Saturday, February 01, 2014

Alexandre Saint-Yves Alveydre

wikipedia | Alexandre Saint-Yves, Marquess of Alveydre (26 March 1842, Paris – 5 February 1909, Pau) was a French occultist who adapted the works of Fabre d'Olivet (1767–1825) and, in turn, had his ideas adapted by Papus. He developed the term Synarchy—the association of everyone with everyone else—into a political philosophy, and his ideas about this type of government proved influential in politics and the occult.

Saint-Yves used the term Synarchy in his book La France vraie to describe what he believed was the ideal form of government.[1] In reaction to the emergence of anarchist ideologies and movements, Saint-Yves had elaborated a more conservative political-theological formula over a series of 4 books from 1882 onwards which he believed would result in a harmonious society by considering it as an organic unity. This ideal was based partially on his idealised view of life in medieval Europe and also on his ideas about successful government in India, Atlantis and Ancient Egypt. He defended social differentiation and hierarchy with co-operation between social classes, transcending conflict between social and economic groups: Synarchy, as opposed to anarchy. Specifically, Saint-Yves envisioned a European society with a government composed of three councils, representing economic power, judicial power, and scientific community, of which the metaphysical chamber bound the whole structure together.[2] These ideas were also influenced by works such as Plato's The Republic and by Martinism.

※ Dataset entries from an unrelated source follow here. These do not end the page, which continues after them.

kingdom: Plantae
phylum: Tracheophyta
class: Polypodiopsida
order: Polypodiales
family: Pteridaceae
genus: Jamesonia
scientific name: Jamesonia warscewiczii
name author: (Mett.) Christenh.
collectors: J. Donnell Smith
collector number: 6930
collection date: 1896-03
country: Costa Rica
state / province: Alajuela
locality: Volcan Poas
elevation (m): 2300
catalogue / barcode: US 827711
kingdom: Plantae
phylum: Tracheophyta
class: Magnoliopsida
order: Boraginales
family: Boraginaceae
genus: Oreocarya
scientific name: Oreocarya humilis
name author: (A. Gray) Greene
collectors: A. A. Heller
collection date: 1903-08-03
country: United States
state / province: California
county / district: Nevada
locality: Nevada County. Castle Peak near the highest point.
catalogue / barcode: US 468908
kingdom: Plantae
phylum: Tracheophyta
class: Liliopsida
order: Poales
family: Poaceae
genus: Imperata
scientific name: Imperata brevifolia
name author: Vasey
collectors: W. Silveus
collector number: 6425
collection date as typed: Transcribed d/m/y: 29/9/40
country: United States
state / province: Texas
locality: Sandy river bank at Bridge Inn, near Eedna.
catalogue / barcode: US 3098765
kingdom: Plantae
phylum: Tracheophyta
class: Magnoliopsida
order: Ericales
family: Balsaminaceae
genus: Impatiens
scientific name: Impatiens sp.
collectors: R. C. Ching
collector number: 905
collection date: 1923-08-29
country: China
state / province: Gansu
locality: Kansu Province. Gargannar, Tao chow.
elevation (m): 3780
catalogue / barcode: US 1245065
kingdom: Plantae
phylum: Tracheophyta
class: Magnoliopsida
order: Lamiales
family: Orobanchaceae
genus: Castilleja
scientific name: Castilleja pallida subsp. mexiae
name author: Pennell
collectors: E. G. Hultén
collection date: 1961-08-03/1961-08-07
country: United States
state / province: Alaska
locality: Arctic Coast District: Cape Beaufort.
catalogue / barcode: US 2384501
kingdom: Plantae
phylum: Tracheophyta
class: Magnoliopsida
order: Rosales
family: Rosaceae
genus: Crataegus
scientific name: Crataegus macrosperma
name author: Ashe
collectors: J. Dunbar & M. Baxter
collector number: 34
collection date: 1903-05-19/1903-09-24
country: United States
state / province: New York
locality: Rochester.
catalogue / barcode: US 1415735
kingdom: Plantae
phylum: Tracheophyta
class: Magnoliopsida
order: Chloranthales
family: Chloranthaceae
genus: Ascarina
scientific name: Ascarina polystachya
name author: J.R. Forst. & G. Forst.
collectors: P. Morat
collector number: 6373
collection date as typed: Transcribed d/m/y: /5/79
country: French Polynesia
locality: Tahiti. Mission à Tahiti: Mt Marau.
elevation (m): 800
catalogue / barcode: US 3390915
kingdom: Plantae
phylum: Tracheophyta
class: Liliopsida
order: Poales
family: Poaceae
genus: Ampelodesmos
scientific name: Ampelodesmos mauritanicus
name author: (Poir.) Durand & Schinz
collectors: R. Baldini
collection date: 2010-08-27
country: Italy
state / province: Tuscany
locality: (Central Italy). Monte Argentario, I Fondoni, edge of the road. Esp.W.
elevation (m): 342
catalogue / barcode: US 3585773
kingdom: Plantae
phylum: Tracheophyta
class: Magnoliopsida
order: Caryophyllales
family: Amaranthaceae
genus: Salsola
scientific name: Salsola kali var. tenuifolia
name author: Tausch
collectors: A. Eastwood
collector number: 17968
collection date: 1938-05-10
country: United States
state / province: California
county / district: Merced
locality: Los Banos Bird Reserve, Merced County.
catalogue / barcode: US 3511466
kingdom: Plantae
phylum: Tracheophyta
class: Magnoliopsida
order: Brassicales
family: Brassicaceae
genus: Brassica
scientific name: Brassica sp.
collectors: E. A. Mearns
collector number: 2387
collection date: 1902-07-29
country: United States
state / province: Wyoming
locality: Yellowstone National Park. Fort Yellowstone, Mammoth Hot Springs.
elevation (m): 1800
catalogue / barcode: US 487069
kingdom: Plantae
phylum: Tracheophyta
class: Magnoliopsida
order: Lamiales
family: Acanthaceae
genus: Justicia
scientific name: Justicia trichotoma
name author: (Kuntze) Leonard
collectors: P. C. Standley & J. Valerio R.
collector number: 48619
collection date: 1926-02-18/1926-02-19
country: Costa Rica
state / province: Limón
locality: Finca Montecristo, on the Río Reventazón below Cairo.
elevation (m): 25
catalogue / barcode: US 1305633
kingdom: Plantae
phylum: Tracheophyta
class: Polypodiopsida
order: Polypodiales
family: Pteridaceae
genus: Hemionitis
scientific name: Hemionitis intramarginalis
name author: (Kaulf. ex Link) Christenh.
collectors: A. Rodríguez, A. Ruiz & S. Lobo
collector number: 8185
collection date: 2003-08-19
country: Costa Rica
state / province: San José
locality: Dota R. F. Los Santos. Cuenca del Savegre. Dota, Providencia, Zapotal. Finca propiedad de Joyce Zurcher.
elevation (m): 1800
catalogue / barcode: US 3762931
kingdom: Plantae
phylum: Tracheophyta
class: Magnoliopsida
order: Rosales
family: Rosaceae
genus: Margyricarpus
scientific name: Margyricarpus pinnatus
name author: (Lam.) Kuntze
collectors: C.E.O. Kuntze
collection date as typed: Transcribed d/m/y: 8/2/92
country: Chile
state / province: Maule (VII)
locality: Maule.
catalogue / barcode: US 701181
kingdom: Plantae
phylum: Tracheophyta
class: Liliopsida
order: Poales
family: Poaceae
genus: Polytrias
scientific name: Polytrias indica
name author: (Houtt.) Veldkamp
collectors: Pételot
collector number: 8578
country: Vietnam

As part of this concept of government Alexandre Saint-Yves d'Alveydre, gave an important role to secret societies or, more precisely, esoteric societies, which are composed of oracles and who safeguarded the government from behind the scenes. He saw the Rosicrucians as having fulfilled this role in medieval Europe and was involved with a number of Freemason and other groups who claimed descent from the Knights Templars.

Saint-Yves's main disciple was the prominent occultist Papus who established a number of societies based on Synarchist ideas. Other notable followers included Victor Blanchard (1878–1953), Nizier Anthelme Philippe, René A. Schwaller de Lubicz and Emile Dantinne. Saint-Yves' works were also utilised in the development of Theosophy and Rudolf Steiner used Synarchy as a major influence in developing his political thought.

Saint-Yves's ideas influenced the turbulent French politics of the early twentieth century where they served as a model for a number of right-wing groups and also in Mexico where synarchist groups have had a major political role. Theories concerning Synarchcist groups also have become a key element in a number of conspiracy theories.